[CTC] Twelve Senate Dems Urge Deletion Of Customs Bill's Climate Language
Arthur Stamoulis
arthur at citizenstrade.org
Tue Jul 21 07:09:37 PDT 2015
Inside U.S. Trade
Daily News
Twelve Senate Dems Urge Deletion Of Customs Bill's Climate Language
Posted: July 20, 2015
Twelve Democratic senators are calling on the conference committee for a pending customs and trade enforcement bill to delete proposed language that would prevent the United States from negotiating provisions on climate change in trade agreements, amid doubts that the conference will happen at all.
In a July 17 letter <http://insidetrade.com/node/148925> to the seven Senate conferees, the Democratic lawmakers argue that the climate change language in the House-passed customs bill is “misplaced, ambiguous, and serves only to send the wrong message to the world on the seriousness of the United States on climate policy.”
The language in question in the House version of the bill, H.R. 644, would amend the Trade Promotion Authority (TPA) law to ensure that “trade agreements do not require changes to U.S. law or obligate the United States with respect to global warming or climate change.” This language would be inserted into the “overall negotiating objections” portion of the TPA statute. No such amendment is contained in the Senate version of H.R. 644.
But there are signs that the fight over this language may end up going nowhere. House Majority Leader Kevin McCarthy (R-CA) for the first time since the enactment of TPA and other trade legislation on June 29 has not listed a motion to go to conference on the customs bill on the chamber's weekly agenda. His office included that item on the House agenda for two weeks in a row, but ultimately no motion was made.
One trade lobbyist said the delay in going to conference stemmed from staff being still hung up on differences in the language on currency between the House and Senate bills, and that a conference on the bill is unlikely before the August recess. This lobbyist also gave the bill a "50-50" chance of being passed into law at all at this point.

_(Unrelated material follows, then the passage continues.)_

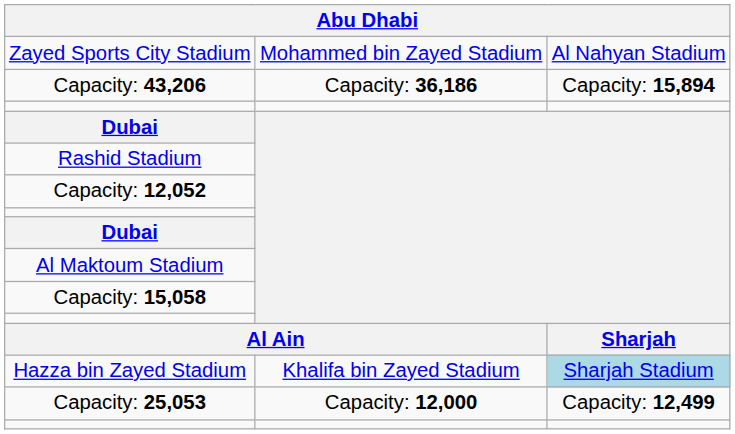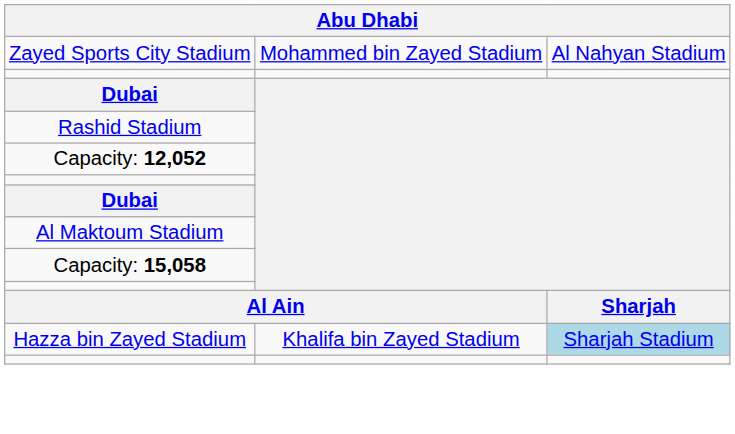- row: Capacity: 43,206 | Capacity: 36,186 | Capacity: 15,894
- row: Capacity: 25,053 | Capacity: 12,000 | Capacity: 12,499
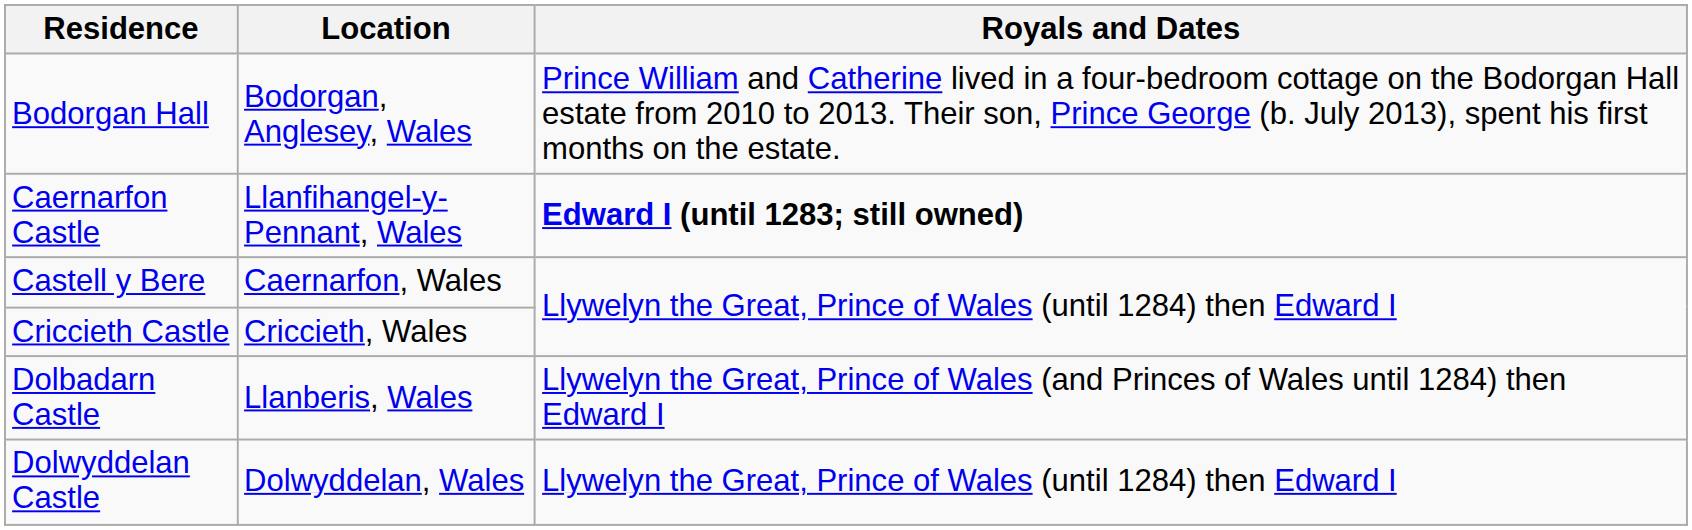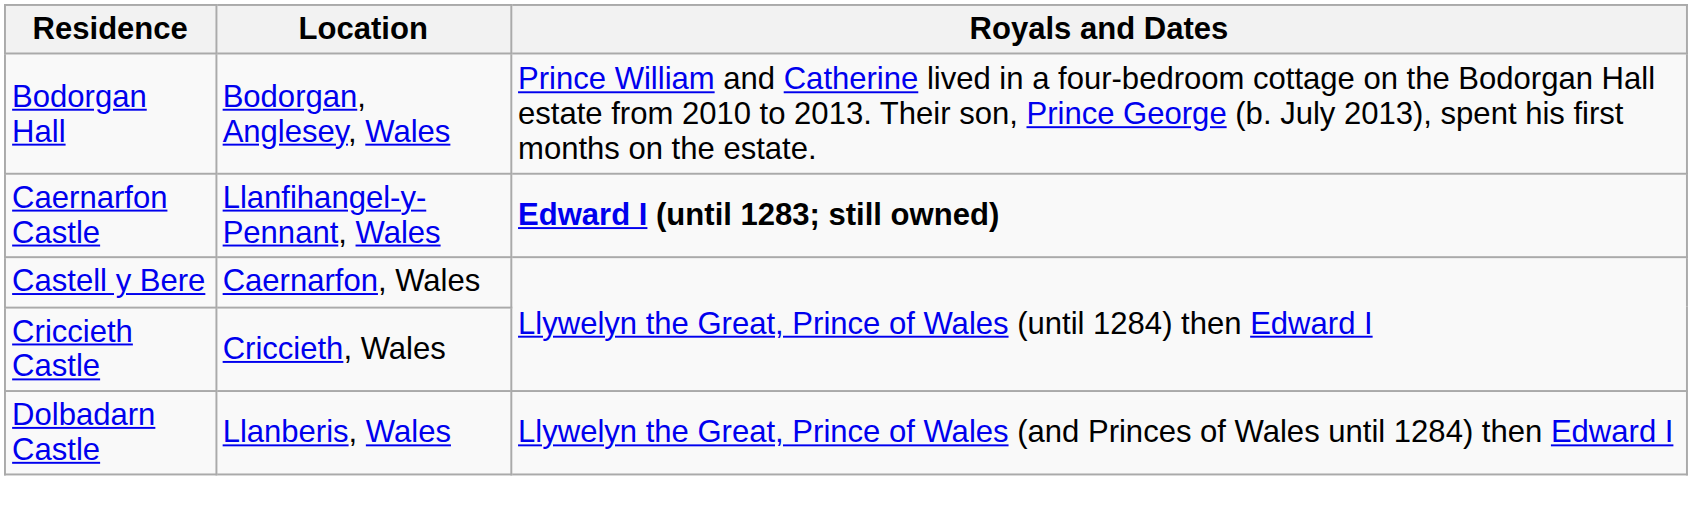- row: Dolwyddelan Castle | Dolwyddelan, Wales | Llywelyn the Great, Prince of Wales (until 1284) then Edward I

The Senate, meanwhile, has already named its conferees for the customs bill. They are Finance Committee Chairman Orrin Hatch (R-UT) and Ranking Member Ron Wyden (D-OR), and Sens. John Cornyn (R-TX), John Thune (R-SD), Johnny Isakson (R-GA), Charles Schumer (D-NY) and Debbie Stabenow (D-MI).
The 12 senators -- half of whom sit on the Finance Committee -- argue that the language is out of placebecause the U.S. has never negotiated on climate change in a trade agreement. The State Department is the lead in those multilateral negotiations, and any international treaty they brought forward would have to be ratified by Congress, the signatories note.
In addition, the 12 senators say it is unclear how the climate change language meshes with the current environmental language within TPA. Under TPA, the administration is directed to uphold within its FTAs seven specific multilateral environmental agreements (MEA), as well as any other MEA the U.S. and the FTA partner have in common. The seven MEAs deal endangered species of wild fauna and flora, the ozone layer, pollution from ships, wetlands, Antarctic marine life, whaling and tropical tuna.
Other environmental obligations within TPA would prevent the U.S.'s FTA partners from deliberately weakening their environmental laws so as to attract more trade and investment. “It is unclear how the House climate language in the Customs bill relates to these objectives,” the senators wrote.
Finally, the 12 senators argue that the climate change language “sends the wrong message” about the seriousness of the United States in addressing the global problem. They also make a plea to their colleagues who disagree with them on climate change, saying their time is better spent debating the issue “rather than inserting ambiguous and counterproductive language into an unrelated trade bill.”
The signatories are Sens. Michael Bennet (D-CO), Dianne Feinstein (D-CA), Patty Murray (D-WA), Bill Nelson (D-FL), Jeanne Shaheen (D-NH), Tim Kaine (D-VA), Mark Warner (D-VA), Thomas Carper (D-DE), Chris Coons (D-DE), Benjamin Cardin (D-MD), Maria Cantwell (D-WA) and Claire McCaskill (D-MO).
Bennet, Nelson, Warner, Carper, Cardin and Cantwell sit on Finance. All of the signatories except Cardin voted for final passage of the TPA bill.